◆ Data shown
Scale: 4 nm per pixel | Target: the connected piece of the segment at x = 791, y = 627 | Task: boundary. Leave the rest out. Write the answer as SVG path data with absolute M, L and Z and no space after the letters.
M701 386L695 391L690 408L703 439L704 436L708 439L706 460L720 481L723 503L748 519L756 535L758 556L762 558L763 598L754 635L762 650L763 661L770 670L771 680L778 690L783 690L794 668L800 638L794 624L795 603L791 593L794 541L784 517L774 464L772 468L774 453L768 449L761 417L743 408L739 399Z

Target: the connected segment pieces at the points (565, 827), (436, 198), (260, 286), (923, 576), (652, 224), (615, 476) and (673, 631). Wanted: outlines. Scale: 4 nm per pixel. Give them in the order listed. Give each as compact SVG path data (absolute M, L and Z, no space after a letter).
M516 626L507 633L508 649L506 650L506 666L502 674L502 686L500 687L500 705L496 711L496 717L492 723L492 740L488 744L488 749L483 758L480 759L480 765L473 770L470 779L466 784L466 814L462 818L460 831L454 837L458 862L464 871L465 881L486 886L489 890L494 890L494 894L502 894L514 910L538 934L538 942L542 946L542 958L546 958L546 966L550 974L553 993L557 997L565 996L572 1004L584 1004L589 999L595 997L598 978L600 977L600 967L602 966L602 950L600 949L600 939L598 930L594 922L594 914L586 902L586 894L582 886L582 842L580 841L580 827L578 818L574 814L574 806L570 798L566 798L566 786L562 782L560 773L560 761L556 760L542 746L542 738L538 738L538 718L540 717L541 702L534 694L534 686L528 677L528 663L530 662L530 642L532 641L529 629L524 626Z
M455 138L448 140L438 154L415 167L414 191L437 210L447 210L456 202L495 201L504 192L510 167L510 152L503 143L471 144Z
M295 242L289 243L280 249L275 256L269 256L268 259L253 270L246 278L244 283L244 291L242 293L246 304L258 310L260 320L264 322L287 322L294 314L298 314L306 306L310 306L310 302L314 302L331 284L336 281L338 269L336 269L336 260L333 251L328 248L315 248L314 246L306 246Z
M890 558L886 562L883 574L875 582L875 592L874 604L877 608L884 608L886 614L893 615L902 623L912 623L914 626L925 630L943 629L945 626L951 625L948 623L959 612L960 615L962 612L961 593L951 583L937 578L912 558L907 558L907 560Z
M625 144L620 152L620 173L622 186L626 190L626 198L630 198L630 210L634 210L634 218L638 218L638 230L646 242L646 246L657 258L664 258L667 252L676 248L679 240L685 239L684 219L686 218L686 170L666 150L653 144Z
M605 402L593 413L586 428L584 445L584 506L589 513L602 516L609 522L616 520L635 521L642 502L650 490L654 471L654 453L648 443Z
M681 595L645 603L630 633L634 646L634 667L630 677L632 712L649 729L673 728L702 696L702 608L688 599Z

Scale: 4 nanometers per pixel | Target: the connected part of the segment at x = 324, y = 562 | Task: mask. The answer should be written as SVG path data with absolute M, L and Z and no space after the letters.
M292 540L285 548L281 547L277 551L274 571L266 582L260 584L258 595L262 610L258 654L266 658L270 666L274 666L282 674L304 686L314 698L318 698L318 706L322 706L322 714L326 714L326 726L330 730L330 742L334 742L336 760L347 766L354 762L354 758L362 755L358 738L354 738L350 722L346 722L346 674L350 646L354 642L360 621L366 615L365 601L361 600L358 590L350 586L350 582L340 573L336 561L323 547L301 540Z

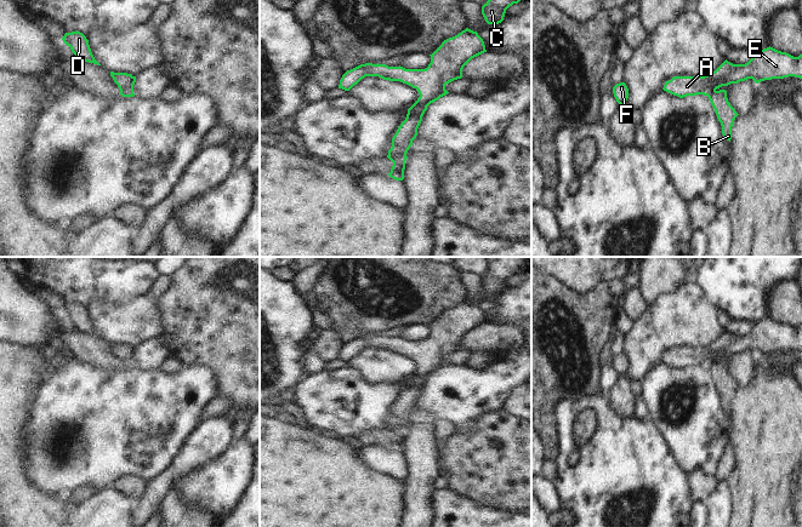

◆ To do
In full and without error, repeat the listing above, omitting its images.

◆ Solution to this exercise
Scale: 4 nm per pixel | Target: the connected piece of the segment at x = 791, y = 627 | Task: boundary. Leave the rest out. Write the answer as SVG path data with absolute M, L and Z and no space after the letters.
M701 386L695 391L690 408L703 439L704 436L708 439L706 460L720 481L723 503L748 519L756 535L758 556L762 558L763 598L754 635L762 650L763 661L770 670L771 680L778 690L783 690L794 668L800 638L794 624L795 603L791 593L794 541L784 517L774 464L772 468L774 453L768 449L761 417L743 408L739 399Z

Target: the connected segment pieces at the points (565, 827), (436, 198), (260, 286), (923, 576), (652, 224), (615, 476) and (673, 631). Wanted: outlines. Scale: 4 nm per pixel. Give them in the order listed. Give each as compact SVG path data (absolute M, L and Z, no space after a letter).
M516 626L507 633L508 649L506 650L506 666L502 674L502 686L500 687L500 705L496 711L496 717L492 723L492 740L488 744L488 749L483 758L480 759L480 765L473 770L470 779L466 784L466 814L462 818L460 831L454 837L458 862L464 871L465 881L486 886L489 890L494 890L494 894L502 894L514 910L538 934L538 942L542 946L542 958L546 958L546 966L550 974L553 993L557 997L565 996L572 1004L584 1004L589 999L595 997L598 978L600 977L600 967L602 966L602 950L600 949L600 939L598 930L594 922L594 914L586 902L586 894L582 886L582 842L580 841L580 827L578 818L574 814L574 806L570 798L566 798L566 786L562 782L560 773L560 761L556 760L542 746L542 738L538 738L538 718L540 717L541 702L534 694L534 686L528 677L528 663L530 662L530 642L532 641L529 629L524 626Z
M455 138L448 140L438 154L415 167L414 191L437 210L447 210L456 202L495 201L504 192L510 167L510 152L503 143L471 144Z
M295 242L289 243L280 249L275 256L269 256L268 259L253 270L246 278L244 283L244 291L242 293L246 304L258 310L260 320L264 322L287 322L294 314L298 314L306 306L310 306L310 302L314 302L331 284L336 281L338 269L336 269L336 260L333 251L328 248L315 248L314 246L306 246Z
M890 558L886 562L883 574L875 582L875 592L874 604L877 608L884 608L886 614L893 615L902 623L912 623L914 626L925 630L943 629L945 626L951 625L948 623L959 612L960 615L962 612L961 593L951 583L937 578L912 558L907 558L907 560Z
M625 144L620 152L620 173L622 186L626 190L626 198L630 198L630 210L634 210L634 218L638 218L638 230L646 242L646 246L657 258L664 258L667 252L676 248L679 240L685 239L684 219L686 218L686 170L666 150L653 144Z
M605 402L593 413L586 428L584 445L584 506L589 513L602 516L609 522L616 520L635 521L642 502L650 490L654 471L654 453L648 443Z
M681 595L645 603L630 633L634 646L634 667L630 677L632 712L649 729L673 728L702 696L702 608L688 599Z

Scale: 4 nanometers per pixel | Target: the connected part of the segment at x = 324, y = 562 | Task: mask. The answer should be written as SVG path data with absolute M, L and Z and no space after the letters.
M292 540L285 548L281 547L277 551L274 571L266 582L260 584L258 595L262 610L258 654L266 658L270 666L274 666L282 674L304 686L314 698L318 698L318 706L322 706L322 714L326 714L326 726L330 730L330 742L334 742L336 760L347 766L354 762L354 758L362 755L358 738L354 738L350 722L346 722L346 674L350 646L354 642L360 621L366 615L365 601L361 600L358 590L350 586L350 582L340 573L336 561L323 547L301 540Z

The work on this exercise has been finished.